Why the mangroves of Chomes are in urgent need of protection is a long story and reaches far beyond the boundaries of this village or forest, but in short an excess of fishermen and gill nets throughout the gulf, combined with the shrinking of the mangrove forest cover due to cutting for shrimp farms, agriculture and cattle is to blame. This has resulted in a ~60% decline in fish landings (according to fishers’ estimations) and a plummeting cockle harvest. This scenario has left the fishers community of Chomes with little choice but to unite their wills and strength to restore the mangroves of the area, recognizing their role as nursery ground for pianguas (cockles) and commercial fish species such as róbalo (snook), pargo (snapper) and bagre (catfish).

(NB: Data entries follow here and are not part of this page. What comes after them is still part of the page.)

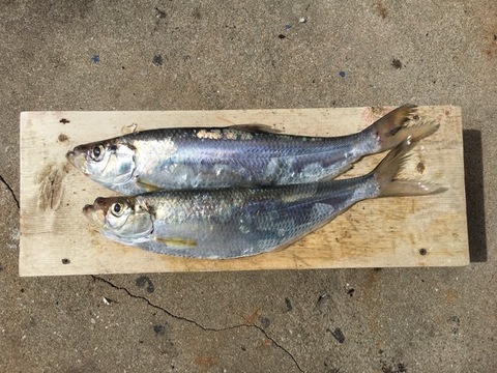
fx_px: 416
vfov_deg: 48.2
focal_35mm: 29
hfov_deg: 61.7
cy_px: 186
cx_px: 248
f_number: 2.2
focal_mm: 4.15
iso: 25
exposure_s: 1/3497
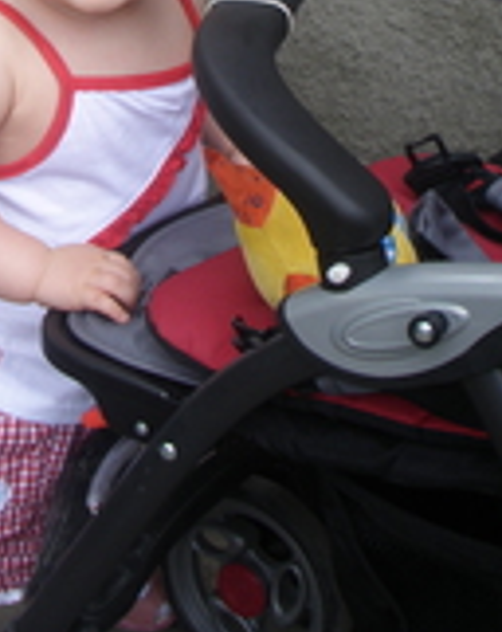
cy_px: -27
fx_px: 1939
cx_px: -133
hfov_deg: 14.2
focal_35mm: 104
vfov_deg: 18.0
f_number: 3.5
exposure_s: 1/80
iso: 50
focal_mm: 6.7
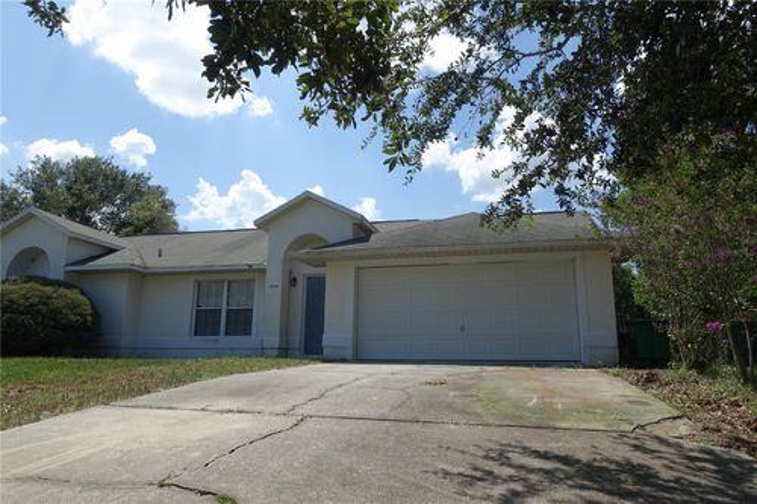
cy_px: 252
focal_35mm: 24
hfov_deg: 73.8
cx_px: 378
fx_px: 504
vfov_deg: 53.1
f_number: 4
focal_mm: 8.8
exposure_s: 1/160
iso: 125
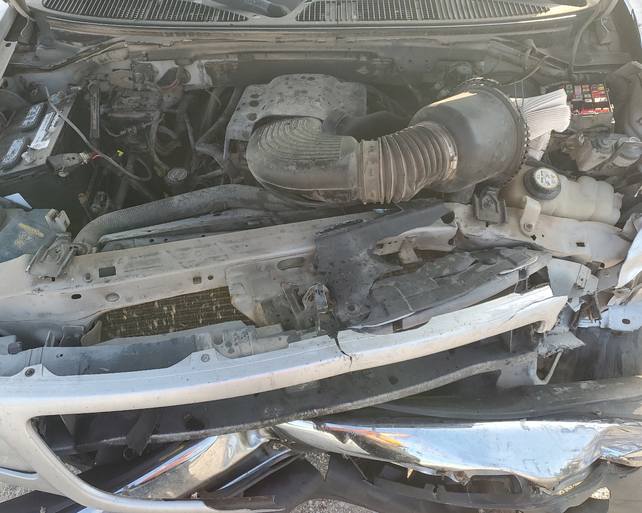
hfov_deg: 58.7
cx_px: 304
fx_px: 570
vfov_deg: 48.5
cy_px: 261
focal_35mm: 30
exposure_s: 1/370
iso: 50
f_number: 1.5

Asociación Verde Manglar has taken up the challenging task of cleaning the mangroves of all the litter that every high tide renews, followed by a reforestation program over the next 3 to 4 years. In our walk with Domingo, we were fortunate enough to encounter the group in a nearby mangrove during their daily cleaning routine, and were surprised and energised listening to these empowered men and women explaining the importance and vitality of mangroves, and their commitment to protect them.
With their bare hands, they are slowly helping mangroves recolonise and retake the terrain of abandoned shrimp ponds, and safeguarding the land against further clearing for cattle farms. In some places the power of the sea alone has begun reclaiming the cleared land of old shrimp ponds, where the earthen barriers have ceded to the force of the tide, flooding the cracked earth and facilitating the creeping emergence of mangrove seedlings once again.
Our visit to Chomes was a pleasant surprise. We expected to find a shredded town with fragmented and opposing ideals, as it looks from above in Google Earth. Instead we bumped into unity, spirit of change, and a determination to make things right for future generations; to return their world and its mangroves to a state better than they found them… and we were inspired.